Все можно было прежде, но не теперь, когда один из них спешил, и торопился, и боялся опоздать, а другой не решался ни на важный разговор, ни на развлекающий. А потому осталась невыпитой чашка кофе и во вьетнамском кафе, и в ирландском, и не зашел АФ выпить дружескую чашку кофе к Диме, и не было между ними никакого разговора, потому что спешил АФ туда, где станет вспоминать с тоской и досадою на себя, что не выпил эту чашку кофе и не договорил этого разговора; эта чашка кофе и этот разговор станут так же невосстановимы, неосуществимы и невозвратны, как добрые и ласковые слова, не сказанные вовремя близкому человеку, внезапно умершему; не родились зачатые слова.
Они обнялись и расстались навсегда, хотя АФ и спросил: «Ты придешь проводить?» — а Дима утвердительно кивнул, зная, что не придет: ничего больше они друг другу не скажут; нечего больше говорить; да и как сказать, если народу будет битком, все чужие и ненужные для последних прощальных слов.
И Дима Поспелов пошел к себе домой пешком, поднялся на свой пятый этаж, сварил себе кофе и расстелил на диване постель, лег, глотнул кофе, взял «Джатака-каламу» и стал читать джатаку о шуме некстати, о петухе, который погиб потому, что некому было воспитать его. Дима читал: «Заканчивая свой урок дхаммы, Учитель истолковал джатаку, сказав: „Петухом, кукарекавшим не ко времени, был в ту пору этот самый бхиккху, учениками брахмана были ученики Пробужденного, наставником же — я сам“».

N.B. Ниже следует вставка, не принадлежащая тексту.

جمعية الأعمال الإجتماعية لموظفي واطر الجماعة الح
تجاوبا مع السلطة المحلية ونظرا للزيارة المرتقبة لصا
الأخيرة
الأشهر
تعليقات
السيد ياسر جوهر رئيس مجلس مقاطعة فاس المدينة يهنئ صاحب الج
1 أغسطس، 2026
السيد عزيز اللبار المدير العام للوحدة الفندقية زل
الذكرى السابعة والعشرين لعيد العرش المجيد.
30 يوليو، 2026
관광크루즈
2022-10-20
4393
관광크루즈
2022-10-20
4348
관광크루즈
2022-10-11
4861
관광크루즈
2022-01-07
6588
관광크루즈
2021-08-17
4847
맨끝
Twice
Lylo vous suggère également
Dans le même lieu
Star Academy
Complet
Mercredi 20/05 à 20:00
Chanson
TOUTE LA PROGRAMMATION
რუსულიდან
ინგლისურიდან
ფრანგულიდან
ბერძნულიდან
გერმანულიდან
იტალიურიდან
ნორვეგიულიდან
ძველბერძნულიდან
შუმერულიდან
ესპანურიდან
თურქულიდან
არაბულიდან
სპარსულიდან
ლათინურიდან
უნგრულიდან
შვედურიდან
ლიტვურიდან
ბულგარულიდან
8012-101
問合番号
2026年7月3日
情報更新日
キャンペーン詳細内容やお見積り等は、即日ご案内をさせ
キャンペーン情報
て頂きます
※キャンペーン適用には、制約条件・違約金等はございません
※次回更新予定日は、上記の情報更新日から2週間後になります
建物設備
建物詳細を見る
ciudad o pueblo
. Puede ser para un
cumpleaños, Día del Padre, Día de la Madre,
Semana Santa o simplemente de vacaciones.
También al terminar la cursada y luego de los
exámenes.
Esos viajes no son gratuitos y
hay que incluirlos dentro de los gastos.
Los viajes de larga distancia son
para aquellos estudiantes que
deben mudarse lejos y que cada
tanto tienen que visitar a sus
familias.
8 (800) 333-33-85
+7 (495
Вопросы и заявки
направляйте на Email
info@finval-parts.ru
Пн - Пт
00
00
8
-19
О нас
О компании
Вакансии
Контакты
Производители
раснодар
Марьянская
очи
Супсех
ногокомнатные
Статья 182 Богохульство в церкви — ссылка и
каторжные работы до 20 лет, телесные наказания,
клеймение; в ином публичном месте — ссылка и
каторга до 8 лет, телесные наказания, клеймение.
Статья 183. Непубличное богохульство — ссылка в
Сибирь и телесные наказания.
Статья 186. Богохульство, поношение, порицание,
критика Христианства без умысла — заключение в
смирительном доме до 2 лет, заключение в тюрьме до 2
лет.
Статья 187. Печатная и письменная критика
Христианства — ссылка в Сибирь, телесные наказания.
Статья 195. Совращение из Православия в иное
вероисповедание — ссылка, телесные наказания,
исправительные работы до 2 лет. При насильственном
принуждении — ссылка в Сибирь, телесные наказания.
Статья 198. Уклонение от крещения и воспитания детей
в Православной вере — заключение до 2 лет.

Расставшись навсегда с Димой, АФ влез в троллейбус и отправился на Восьмую линию, глядя привыкшими глазами на привычно мелькавшие за окном улицы, дома, сады, переулки, и переехал Неву, даже ее не заметив; глядя и, можно сказать, совсем не видя; представляя, что там, далеко, где в ноябре тепло и цветут розы и олеандры, все будет совсем не так, а гораздо интереснее и живее. Там он опубликует свою книгу, которая всех поразит; и станет знаменит, потому что написал такое, что никому в голову не придет написать; никто и не знает там про здешние реалии жизни; правды никто не знает, а если и знает, то понимает не так. Ах! Он много думал обо всем этом и обсуждал с Димой и Малюшкой, и столько в Публичке просидел и в доступных архивах, собирая материал, выписанный на пятнадцать тысяч карточек. А потом столько работал, и вот написал наконец, и не знал, куда же все написанное девать; и так вовремя подоспел отъезд, и так славно оказалось, что все предыдущие годы правильно жил: ни допуска не было, ни ненужных деклараций. И теперь можно вот взять и сесть на самолет, улететь отсюда, где ничто нельзя закончить достойно, и — опубликовать дело всей жизни.
Глаза АФ сияли, губы он многозначительно поджал, толчки соседей его не раздражали, но даже веселили. «Все, все, все, — думал он, — теперь-то и начнется».
И пробилась к нему сквозь троллейбусный народ старушка в старобабьей плюшевой телогрейке. Взглянула на него, прямо в глаза посмотрела и сказала:
— Что ж ты, милок, носатый такой? Видно, твой нос на просторе возрос!
Троллейбусный народ заулыбался. АФ же решил промолчать.
— Собрался ехать, голубочек, или еще раздумываешь? — продолжала старушка. — Ты не раздумывай, милок. Ты ехай, ехай! Не оставайся!
Троллейбус остановился, и АФ вышел из него. А старушка пропела ему вслед:
— До чего ж ты дострадался, один клюв большой остался!
Самолет национальной израильской авиакомпании «Эл-Ал» приземлился в аэропорту имени Бен-Гуриона.